**DATA TO EXAMINE:**
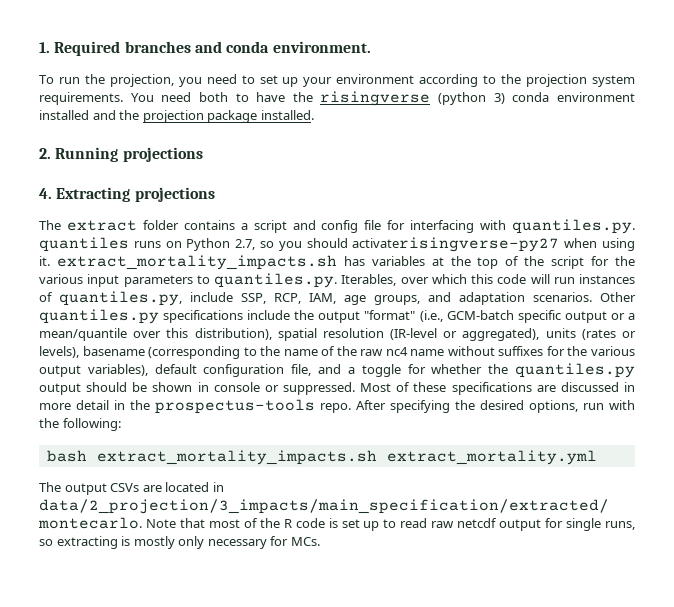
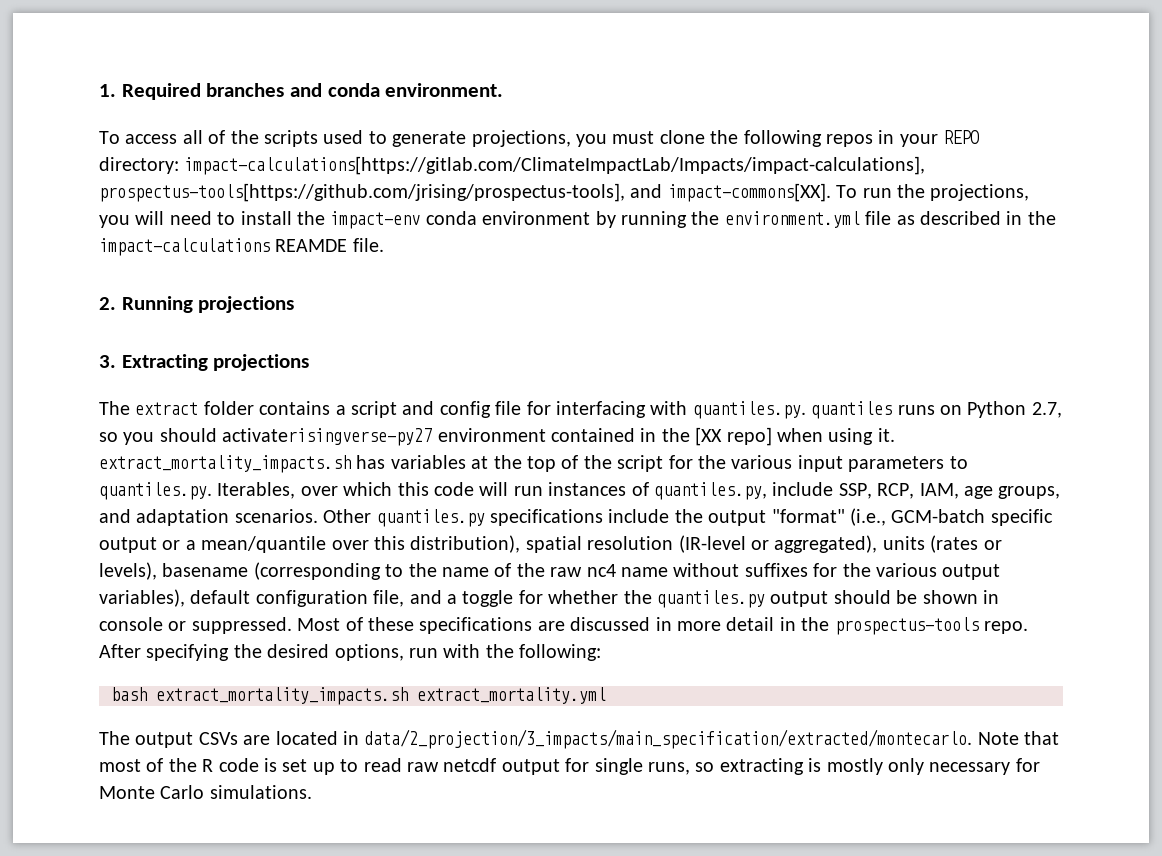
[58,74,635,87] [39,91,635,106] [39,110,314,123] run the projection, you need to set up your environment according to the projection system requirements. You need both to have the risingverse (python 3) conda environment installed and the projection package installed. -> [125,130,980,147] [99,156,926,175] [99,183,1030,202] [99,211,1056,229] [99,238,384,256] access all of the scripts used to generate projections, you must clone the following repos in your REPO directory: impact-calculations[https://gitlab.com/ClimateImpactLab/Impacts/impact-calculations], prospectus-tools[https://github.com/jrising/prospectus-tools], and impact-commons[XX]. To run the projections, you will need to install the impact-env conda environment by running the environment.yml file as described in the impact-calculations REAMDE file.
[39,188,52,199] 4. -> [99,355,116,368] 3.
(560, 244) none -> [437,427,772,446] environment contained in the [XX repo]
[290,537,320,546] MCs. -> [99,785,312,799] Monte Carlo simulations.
--
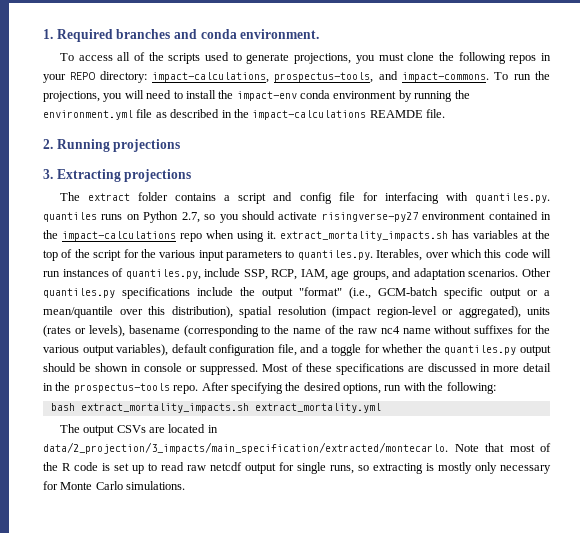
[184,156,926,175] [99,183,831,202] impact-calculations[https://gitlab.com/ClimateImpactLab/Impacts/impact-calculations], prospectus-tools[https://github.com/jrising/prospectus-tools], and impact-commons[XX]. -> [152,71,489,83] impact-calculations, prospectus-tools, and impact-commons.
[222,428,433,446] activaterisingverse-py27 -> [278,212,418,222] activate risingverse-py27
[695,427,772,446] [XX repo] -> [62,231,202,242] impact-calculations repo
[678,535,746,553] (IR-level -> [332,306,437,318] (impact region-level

**WHAT YOU WILL DO:** Look back at the data above. Transcribe exactly the lines starting at the line that contains "[222,428,433,446] activaterisingverse-py27 ->" and ending at the line that contains "[678,535,746,553] (IR-level ->".

**EXERCISE ANSWER:**
[222,428,433,446] activaterisingverse-py27 -> [278,212,418,222] activate risingverse-py27
[695,427,772,446] [XX repo] -> [62,231,202,242] impact-calculations repo
[678,535,746,553] (IR-level -> [332,306,437,318] (impact region-level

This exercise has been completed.